Objectives: The periodontal attachment complex is essential for tooth function and includes the cementum, periodontal ligament (PDL), and alveolar bone. While cementum grows by apposition and alveolar bone remodels in response to loading, essential factors preventing inappropriate mineralization of the collagenous and alkaline phosphatase-rich PDL remain unidentified. Our aim in these studies was to identify factors regulating mineralization in the periodontium.

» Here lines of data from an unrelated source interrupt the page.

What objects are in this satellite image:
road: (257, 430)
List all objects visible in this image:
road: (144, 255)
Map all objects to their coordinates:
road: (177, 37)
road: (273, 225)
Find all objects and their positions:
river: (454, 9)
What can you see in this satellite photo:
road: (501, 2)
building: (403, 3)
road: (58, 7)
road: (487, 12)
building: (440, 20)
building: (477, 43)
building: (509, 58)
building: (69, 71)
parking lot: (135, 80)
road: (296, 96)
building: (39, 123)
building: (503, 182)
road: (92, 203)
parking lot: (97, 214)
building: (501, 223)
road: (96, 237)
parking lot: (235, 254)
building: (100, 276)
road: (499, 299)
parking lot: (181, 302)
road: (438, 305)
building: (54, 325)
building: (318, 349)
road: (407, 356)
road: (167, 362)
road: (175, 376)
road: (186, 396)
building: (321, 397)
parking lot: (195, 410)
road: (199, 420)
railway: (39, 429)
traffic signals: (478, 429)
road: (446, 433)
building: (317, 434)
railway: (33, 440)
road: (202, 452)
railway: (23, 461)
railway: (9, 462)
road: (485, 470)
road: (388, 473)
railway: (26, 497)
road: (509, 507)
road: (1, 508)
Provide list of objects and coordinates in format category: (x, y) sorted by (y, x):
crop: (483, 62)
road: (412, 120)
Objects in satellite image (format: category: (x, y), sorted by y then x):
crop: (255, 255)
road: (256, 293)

Methods: Employing mouse models, including progressive ankylosis knock-out (Ank^-/-), osteopontin knock-out (Spp^-/-), and tissue nonspecific alkaline phosphatase knock-out (Alpl^-/-) mice, we probed the regulation of mineralization using laser capture microdissection, proteomic analysis, histology, immunohistochemistry, radiography, and microcomputed tomography to study dentoalveolar tissues.
Results: As a screening approach, we used proteomic analysis on microdissected PDL from Ank^-/- mice to identify factors altered under pro-mineralizing conditions of rapid cementogenesis. Matrix protein osteopontin (OPN) was identified as a candidate of interest based on increased presence in the Ank^-/- PDL and known function as a mineralization inhibitor. Developmental analysis revealed OPN localization in cementum, bone, and PDL. However, Spp1^-/- mice at 14, 26, and 60 days postnatal (dpn) exhibited no significant differences from controls in cementum formation, PDL maintenance, or tissue mineral density of alveolar bone, despite reports of increased mineral content in long bones. Alpl^-/- mice feature increased OPN (in addition to inorganic pyrophosphate) and present severe skeletal and dental mineralization defects, including lack of acellular cementum. Ablation of Spp1 in Alpl^-/- mice did not correct the cementum defect, in contrast to partial normalization reported in the skeleton.

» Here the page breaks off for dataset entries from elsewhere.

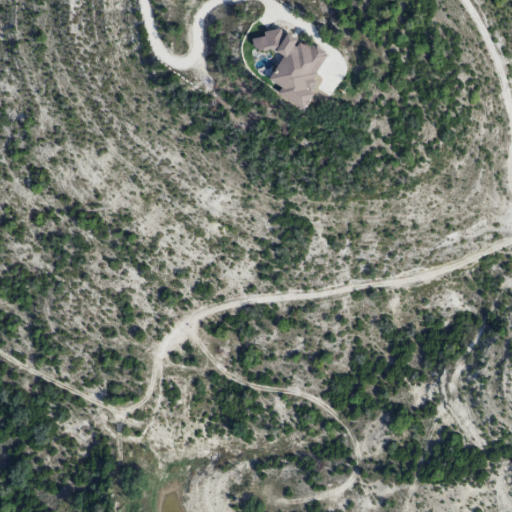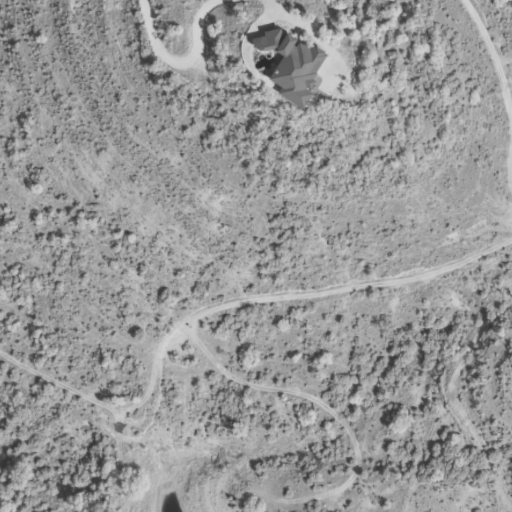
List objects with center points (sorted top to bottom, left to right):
road: (498, 44)
road: (180, 60)
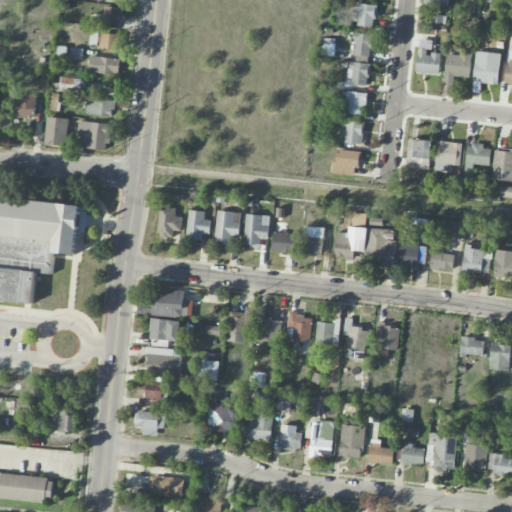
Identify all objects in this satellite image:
building: (501, 0)
building: (436, 2)
park: (1, 14)
building: (113, 15)
building: (365, 15)
building: (106, 40)
building: (363, 46)
building: (328, 47)
building: (427, 59)
building: (104, 65)
building: (458, 65)
building: (487, 67)
building: (509, 72)
building: (359, 73)
building: (44, 85)
building: (76, 85)
road: (146, 87)
road: (396, 89)
building: (356, 103)
building: (25, 105)
building: (100, 107)
road: (453, 110)
building: (56, 131)
building: (353, 132)
building: (94, 134)
building: (421, 152)
building: (448, 153)
building: (478, 156)
building: (346, 162)
building: (502, 165)
road: (68, 167)
building: (505, 192)
road: (324, 193)
building: (168, 222)
building: (197, 225)
building: (226, 227)
building: (256, 229)
building: (455, 229)
building: (313, 240)
building: (350, 242)
building: (283, 243)
building: (382, 246)
building: (411, 254)
building: (442, 259)
building: (475, 260)
building: (503, 263)
road: (318, 286)
building: (171, 302)
building: (240, 326)
building: (300, 326)
building: (270, 330)
building: (159, 331)
building: (326, 334)
building: (355, 337)
road: (39, 338)
building: (385, 339)
road: (116, 343)
road: (84, 345)
road: (100, 346)
building: (472, 346)
building: (500, 356)
building: (163, 362)
building: (209, 370)
building: (257, 379)
building: (151, 393)
building: (259, 396)
building: (283, 403)
building: (20, 405)
building: (224, 417)
building: (62, 421)
building: (150, 422)
building: (261, 426)
building: (289, 437)
building: (320, 439)
building: (351, 441)
building: (441, 452)
building: (380, 454)
building: (413, 455)
building: (475, 455)
road: (52, 456)
building: (499, 464)
road: (307, 484)
building: (166, 486)
building: (26, 487)
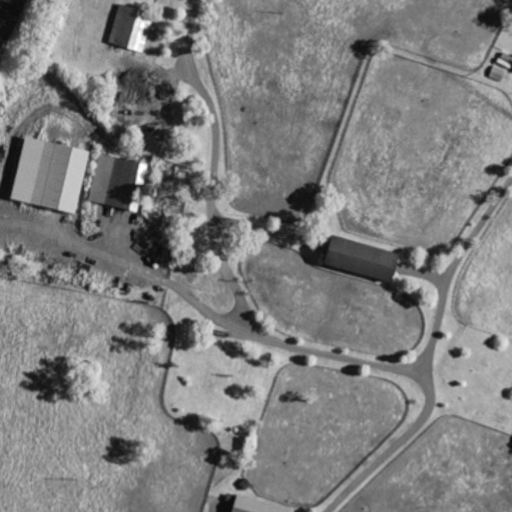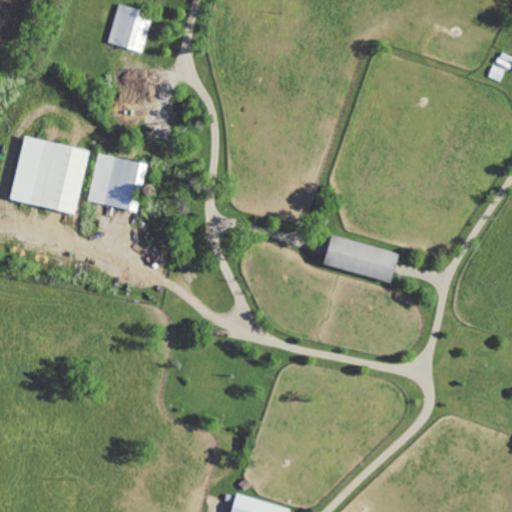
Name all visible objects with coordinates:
building: (129, 29)
building: (47, 176)
building: (115, 183)
road: (259, 230)
road: (223, 257)
building: (350, 258)
road: (134, 264)
road: (426, 269)
road: (435, 353)
building: (243, 505)
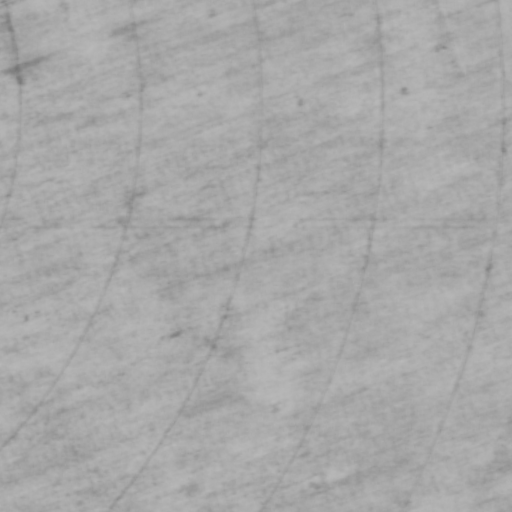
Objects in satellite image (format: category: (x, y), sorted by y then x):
crop: (256, 256)
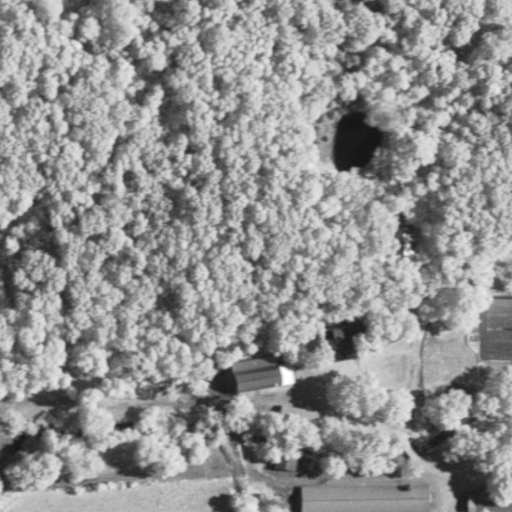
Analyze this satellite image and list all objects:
building: (401, 242)
building: (336, 344)
building: (260, 374)
building: (298, 417)
road: (381, 430)
building: (284, 464)
road: (405, 479)
building: (365, 498)
building: (487, 503)
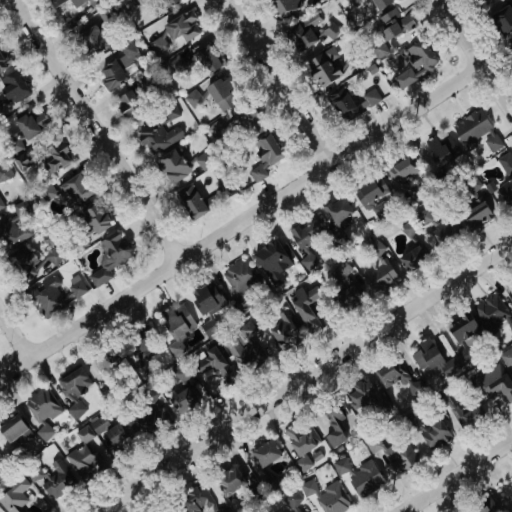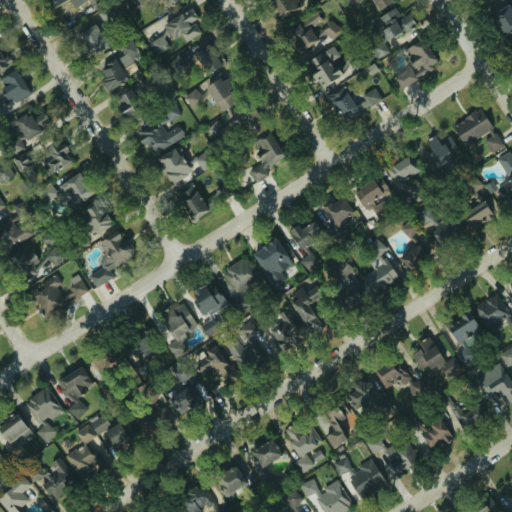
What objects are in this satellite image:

Conclusions: While functioning to regulate skeletal modeling/remodeling, OPN does not have a critical and non-redundant physiological role directing mineralization of the periodontium, and does not contribute to cementum defects in Alpl^-/- mice, a model for hypophosphatasia. OPN likely functions in combination with other factors regulating periodontal mineralization through direct and indirect mechanisms.